Extracted page text data:
● ● ● ● ● ● ●
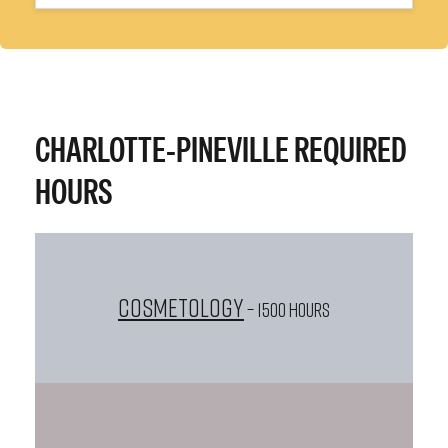
CHARLOTTE-PINEVILLE REQUIRED
HOURS
Cosmetology
– 1500 HOURS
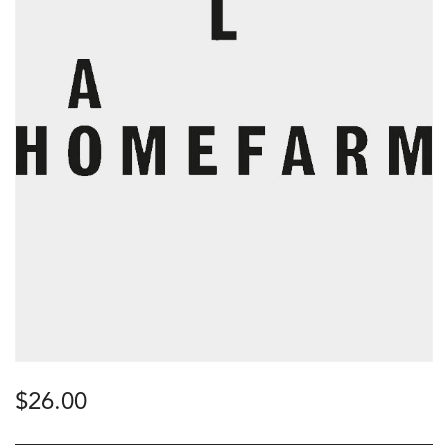
$
26.00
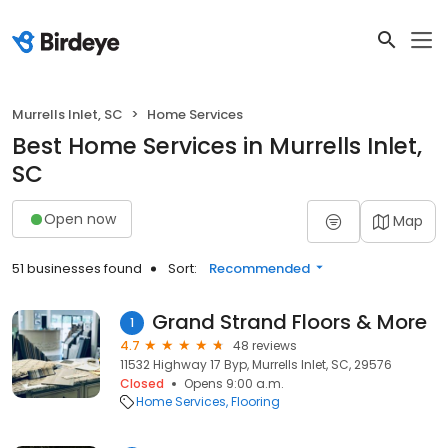
Murrells Inlet, SC
Home Services
Best Home Services in Murrells Inlet,
SC
Open now
Map
51 businesses found
Sort:
Recommended
Grand Strand Floors & More
1
4.7
48 reviews
11532 Highway 17 Byp, Murrells Inlet, SC, 29576
Closed
Opens 9:00 a.m.
Home Services
Flooring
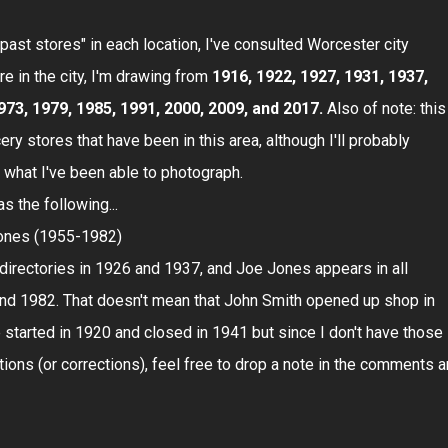
past stores" in each location, I've consulted Worcester city
e in the city, I'm drawing from
1916, 1922, 1927, 1931, 1937,
973, 1979, 1985, 1991, 2000, 2009, and 2017.
Also of note: this
cery stores that have been in this area, although I'll probably
st what I've been able to photograph.
s the following...
ones (1955-1982)
 directories in 1926 and 1937, and Joe Jones appears in all
nd 1982. That doesn't mean that John Smith opened up shop in
started in 1920 and closed in 1941 but since I don't have those
tions (or corrections), feel free to drop a note in the comments 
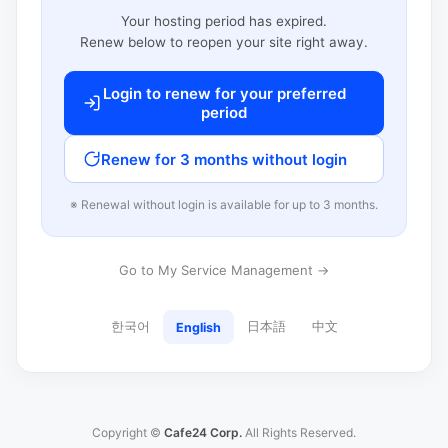
Your hosting period has expired.
Renew below to reopen your site right away.
Login to renew for your preferred
period
Renew for 3 months without login
※ Renewal without login is available for up to 3 months.
Go to My Service Management →
한국어
日本語
中文
English
Copyright ©
Cafe24 Corp.
All Rights Reserved.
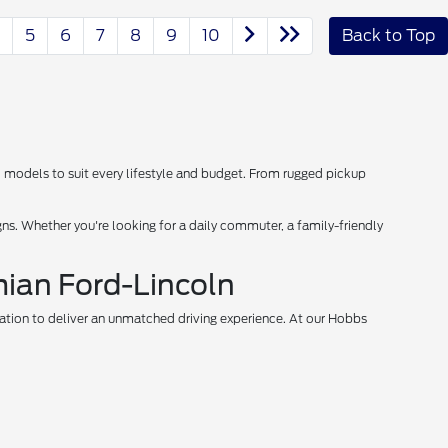
5
6
7
8
9
10
Back to Top
d models to suit every lifestyle and budget. From rugged pickup
s. Whether you're looking for a daily commuter, a family-friendly
mian Ford-Lincoln
vation to deliver an unmatched driving experience. At our Hobbs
● ● ● ● ● ● ●
Reproduce the entries above exactly, without images.

**THE COMPLETED TASK**
CHARLOTTE-PINEVILLE REQUIRED
HOURS
Cosmetology
– 1500 HOURS
$
26.00
Murrells Inlet, SC
Home Services
Best Home Services in Murrells Inlet,
SC
Open now
Map
51 businesses found
Sort:
Recommended
Grand Strand Floors & More
1
4.7
48 reviews
11532 Highway 17 Byp, Murrells Inlet, SC, 29576
Closed
Opens 9:00 a.m.
Home Services
Flooring
past stores" in each location, I've consulted Worcester city
e in the city, I'm drawing from
1916, 1922, 1927, 1931, 1937,
973, 1979, 1985, 1991, 2000, 2009, and 2017.
Also of note: this
cery stores that have been in this area, although I'll probably
st what I've been able to photograph.
s the following...
ones (1955-1982)
 directories in 1926 and 1937, and Joe Jones appears in all
nd 1982. That doesn't mean that John Smith opened up shop in
started in 1920 and closed in 1941 but since I don't have those
tions (or corrections), feel free to drop a note in the comments 
Your hosting period has expired.
Renew below to reopen your site right away.
Login to renew for your preferred
period
Renew for 3 months without login
※ Renewal without login is available for up to 3 months.
Go to My Service Management →
한국어
日本語
中文
English
Copyright ©
Cafe24 Corp.
All Rights Reserved.
5
6
7
8
9
10
Back to Top
d models to suit every lifestyle and budget. From rugged pickup
s. Whether you're looking for a daily commuter, a family-friendly
mian Ford-Lincoln
vation to deliver an unmatched driving experience. At our Hobbs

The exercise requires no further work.